Page No: 65-77
Abstract : In modern days, person-computer communication systems have gradually penetrated
our lives. One of the crucial technologies in person-computer communication systems, Speech
Emotion Recognition (SER) technology, permits machines to correctly recognize emotions and
greater understand users' intent and human-computer interlinkage. The main objective of the
SER is to improve the human-machine interface. It is also used to observe a person's
psychological condition by lie detectors. Automatic Speech Emotion Recognition(SER) is vital in
the person-computer interface, but SER has challenges for accurate recognition. In this work to
resolve the above problem, automatic Speech enhancement shows that deep learning
techniques effectively eliminate background noise. Using Deep leaning models for four states
were created: happy, sad, angry, and intoxicated. Recurrent Neural Network (RNN) algorithm
used to reduce the possibility of over fitting by randomly omitting neurons in the hidden layers.

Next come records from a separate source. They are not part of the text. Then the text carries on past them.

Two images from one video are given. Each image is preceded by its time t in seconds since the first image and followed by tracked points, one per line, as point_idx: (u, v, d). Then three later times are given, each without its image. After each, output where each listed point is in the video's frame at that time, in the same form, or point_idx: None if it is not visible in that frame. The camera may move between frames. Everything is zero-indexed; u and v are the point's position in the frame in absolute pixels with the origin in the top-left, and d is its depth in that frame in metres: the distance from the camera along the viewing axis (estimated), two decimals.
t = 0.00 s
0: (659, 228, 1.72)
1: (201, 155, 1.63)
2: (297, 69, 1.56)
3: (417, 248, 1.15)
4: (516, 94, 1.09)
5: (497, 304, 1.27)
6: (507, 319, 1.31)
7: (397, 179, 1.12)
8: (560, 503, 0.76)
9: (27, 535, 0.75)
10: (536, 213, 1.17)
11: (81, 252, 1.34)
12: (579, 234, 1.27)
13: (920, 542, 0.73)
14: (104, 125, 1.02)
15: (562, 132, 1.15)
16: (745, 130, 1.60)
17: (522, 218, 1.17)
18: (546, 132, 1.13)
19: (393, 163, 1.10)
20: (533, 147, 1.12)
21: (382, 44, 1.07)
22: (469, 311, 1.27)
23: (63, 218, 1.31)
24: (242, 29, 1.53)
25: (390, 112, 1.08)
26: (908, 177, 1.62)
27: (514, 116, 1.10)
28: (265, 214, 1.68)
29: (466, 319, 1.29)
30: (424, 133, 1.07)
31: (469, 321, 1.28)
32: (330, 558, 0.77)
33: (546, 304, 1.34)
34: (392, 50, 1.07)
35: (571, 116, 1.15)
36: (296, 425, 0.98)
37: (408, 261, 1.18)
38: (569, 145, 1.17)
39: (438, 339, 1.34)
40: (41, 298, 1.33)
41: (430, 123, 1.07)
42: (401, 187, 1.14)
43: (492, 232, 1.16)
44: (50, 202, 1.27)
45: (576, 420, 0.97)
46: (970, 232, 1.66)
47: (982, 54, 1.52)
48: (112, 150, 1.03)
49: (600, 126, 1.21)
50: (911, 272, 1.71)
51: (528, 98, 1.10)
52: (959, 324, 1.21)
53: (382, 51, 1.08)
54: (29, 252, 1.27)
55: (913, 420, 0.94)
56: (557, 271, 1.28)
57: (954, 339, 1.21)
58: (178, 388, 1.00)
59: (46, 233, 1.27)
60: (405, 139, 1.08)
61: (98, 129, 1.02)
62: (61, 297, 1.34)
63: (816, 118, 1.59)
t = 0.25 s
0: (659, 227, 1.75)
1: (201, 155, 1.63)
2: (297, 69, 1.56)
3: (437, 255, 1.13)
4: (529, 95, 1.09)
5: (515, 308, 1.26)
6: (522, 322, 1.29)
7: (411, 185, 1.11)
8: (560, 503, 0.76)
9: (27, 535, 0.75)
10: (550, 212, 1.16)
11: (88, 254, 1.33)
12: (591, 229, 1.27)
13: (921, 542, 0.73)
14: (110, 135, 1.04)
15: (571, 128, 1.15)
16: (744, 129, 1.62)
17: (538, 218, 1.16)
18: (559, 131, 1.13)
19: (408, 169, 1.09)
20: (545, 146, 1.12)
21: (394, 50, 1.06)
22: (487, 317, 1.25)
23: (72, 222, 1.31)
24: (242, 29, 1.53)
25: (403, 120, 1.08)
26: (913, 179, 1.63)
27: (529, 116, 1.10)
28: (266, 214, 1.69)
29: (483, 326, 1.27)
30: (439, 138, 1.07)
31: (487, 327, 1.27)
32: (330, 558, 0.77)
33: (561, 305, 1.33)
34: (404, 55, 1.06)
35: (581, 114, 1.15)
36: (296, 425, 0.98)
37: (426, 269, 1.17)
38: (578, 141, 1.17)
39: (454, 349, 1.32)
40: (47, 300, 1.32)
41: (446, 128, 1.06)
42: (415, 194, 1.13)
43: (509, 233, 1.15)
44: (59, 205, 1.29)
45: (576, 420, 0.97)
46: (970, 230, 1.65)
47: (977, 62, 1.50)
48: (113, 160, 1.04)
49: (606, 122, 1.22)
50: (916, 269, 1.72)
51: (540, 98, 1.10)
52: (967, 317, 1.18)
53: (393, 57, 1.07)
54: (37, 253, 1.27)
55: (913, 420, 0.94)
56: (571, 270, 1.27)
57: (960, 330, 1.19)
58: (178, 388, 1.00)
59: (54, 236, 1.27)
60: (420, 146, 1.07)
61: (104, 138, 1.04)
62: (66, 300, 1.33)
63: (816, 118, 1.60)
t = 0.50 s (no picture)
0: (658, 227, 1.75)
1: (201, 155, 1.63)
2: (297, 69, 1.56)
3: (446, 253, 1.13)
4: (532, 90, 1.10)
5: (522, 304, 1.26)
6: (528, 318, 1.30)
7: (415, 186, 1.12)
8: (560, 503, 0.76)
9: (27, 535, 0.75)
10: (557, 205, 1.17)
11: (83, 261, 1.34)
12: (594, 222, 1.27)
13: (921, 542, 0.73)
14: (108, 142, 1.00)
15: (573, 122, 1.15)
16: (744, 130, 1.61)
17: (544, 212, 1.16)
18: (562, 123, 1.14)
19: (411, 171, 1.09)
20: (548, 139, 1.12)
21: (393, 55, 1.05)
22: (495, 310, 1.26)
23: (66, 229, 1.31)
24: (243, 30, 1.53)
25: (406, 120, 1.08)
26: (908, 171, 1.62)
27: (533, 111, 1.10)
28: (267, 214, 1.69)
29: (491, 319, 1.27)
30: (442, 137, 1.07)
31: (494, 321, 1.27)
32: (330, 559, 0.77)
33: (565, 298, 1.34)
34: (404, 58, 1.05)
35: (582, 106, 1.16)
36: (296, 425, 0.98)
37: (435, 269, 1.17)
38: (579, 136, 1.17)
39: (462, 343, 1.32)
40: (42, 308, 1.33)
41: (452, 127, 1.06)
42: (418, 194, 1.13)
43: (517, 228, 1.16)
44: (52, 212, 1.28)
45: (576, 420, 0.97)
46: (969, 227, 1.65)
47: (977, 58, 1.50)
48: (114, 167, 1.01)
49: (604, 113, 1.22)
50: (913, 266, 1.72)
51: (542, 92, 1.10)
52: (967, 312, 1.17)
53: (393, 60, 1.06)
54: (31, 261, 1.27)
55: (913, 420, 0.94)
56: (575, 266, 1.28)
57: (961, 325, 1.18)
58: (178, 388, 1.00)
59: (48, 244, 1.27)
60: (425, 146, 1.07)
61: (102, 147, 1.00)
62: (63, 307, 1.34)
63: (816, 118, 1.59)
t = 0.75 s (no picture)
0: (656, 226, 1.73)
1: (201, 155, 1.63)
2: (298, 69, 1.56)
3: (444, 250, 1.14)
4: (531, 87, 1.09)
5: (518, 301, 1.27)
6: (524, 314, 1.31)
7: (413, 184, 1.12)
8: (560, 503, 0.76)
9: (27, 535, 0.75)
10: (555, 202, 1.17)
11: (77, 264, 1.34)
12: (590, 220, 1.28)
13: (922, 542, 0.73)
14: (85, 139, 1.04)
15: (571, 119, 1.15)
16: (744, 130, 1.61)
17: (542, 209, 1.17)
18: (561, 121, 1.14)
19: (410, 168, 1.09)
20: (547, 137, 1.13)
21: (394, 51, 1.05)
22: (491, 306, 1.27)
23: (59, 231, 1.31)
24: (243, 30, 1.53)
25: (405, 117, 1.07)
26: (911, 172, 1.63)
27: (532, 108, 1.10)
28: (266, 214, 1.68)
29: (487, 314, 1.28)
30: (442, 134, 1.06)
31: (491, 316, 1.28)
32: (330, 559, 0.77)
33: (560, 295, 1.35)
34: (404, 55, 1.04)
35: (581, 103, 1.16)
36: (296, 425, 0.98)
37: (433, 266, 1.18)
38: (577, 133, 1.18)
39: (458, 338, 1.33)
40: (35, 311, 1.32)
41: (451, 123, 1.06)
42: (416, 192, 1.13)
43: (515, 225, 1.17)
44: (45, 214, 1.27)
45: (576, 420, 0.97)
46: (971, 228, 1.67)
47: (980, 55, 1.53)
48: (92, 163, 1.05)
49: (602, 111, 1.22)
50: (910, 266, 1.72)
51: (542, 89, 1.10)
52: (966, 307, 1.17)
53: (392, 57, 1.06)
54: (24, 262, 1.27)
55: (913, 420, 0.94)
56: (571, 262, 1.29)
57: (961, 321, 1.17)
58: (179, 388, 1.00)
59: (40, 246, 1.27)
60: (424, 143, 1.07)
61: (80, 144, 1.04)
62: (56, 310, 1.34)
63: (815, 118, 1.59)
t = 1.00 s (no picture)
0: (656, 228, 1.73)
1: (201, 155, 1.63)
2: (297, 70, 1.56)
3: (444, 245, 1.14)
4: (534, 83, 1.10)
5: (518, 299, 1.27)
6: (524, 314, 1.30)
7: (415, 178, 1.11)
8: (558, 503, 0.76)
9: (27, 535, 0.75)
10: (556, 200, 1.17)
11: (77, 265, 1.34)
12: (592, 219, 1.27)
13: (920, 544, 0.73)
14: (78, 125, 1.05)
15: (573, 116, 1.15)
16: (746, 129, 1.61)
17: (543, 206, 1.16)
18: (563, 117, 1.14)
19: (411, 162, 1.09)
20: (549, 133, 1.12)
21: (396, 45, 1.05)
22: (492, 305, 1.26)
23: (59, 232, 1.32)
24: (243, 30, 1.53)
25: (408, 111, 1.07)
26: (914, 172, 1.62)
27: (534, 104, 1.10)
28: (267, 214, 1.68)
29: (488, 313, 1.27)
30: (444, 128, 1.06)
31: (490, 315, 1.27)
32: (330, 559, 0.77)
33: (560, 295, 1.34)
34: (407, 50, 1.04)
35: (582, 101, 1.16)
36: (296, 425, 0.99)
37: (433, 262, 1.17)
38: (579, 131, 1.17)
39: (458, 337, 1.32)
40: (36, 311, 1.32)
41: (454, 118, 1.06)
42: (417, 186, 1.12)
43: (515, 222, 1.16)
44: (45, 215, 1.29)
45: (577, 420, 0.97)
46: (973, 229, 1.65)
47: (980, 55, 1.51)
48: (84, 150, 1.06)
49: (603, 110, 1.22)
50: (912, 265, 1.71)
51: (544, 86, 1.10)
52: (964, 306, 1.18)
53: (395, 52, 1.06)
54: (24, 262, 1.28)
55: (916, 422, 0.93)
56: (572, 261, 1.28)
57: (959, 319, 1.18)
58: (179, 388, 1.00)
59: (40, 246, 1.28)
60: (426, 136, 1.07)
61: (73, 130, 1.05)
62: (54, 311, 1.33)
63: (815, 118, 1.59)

The proposed RNN method could be implemented in personal assistant systems to give better
and more appropriate state-based interactions between humans. In the simulation results shows
Improving accuracy, Time complexity, Error rate is also reduced to using the proposed method.
Keyword Speech Emotion Recognition (SER), Speech emotion detection, deep leaning,
Recurrent Neural Network (RNN), preprocessing, feature extraction.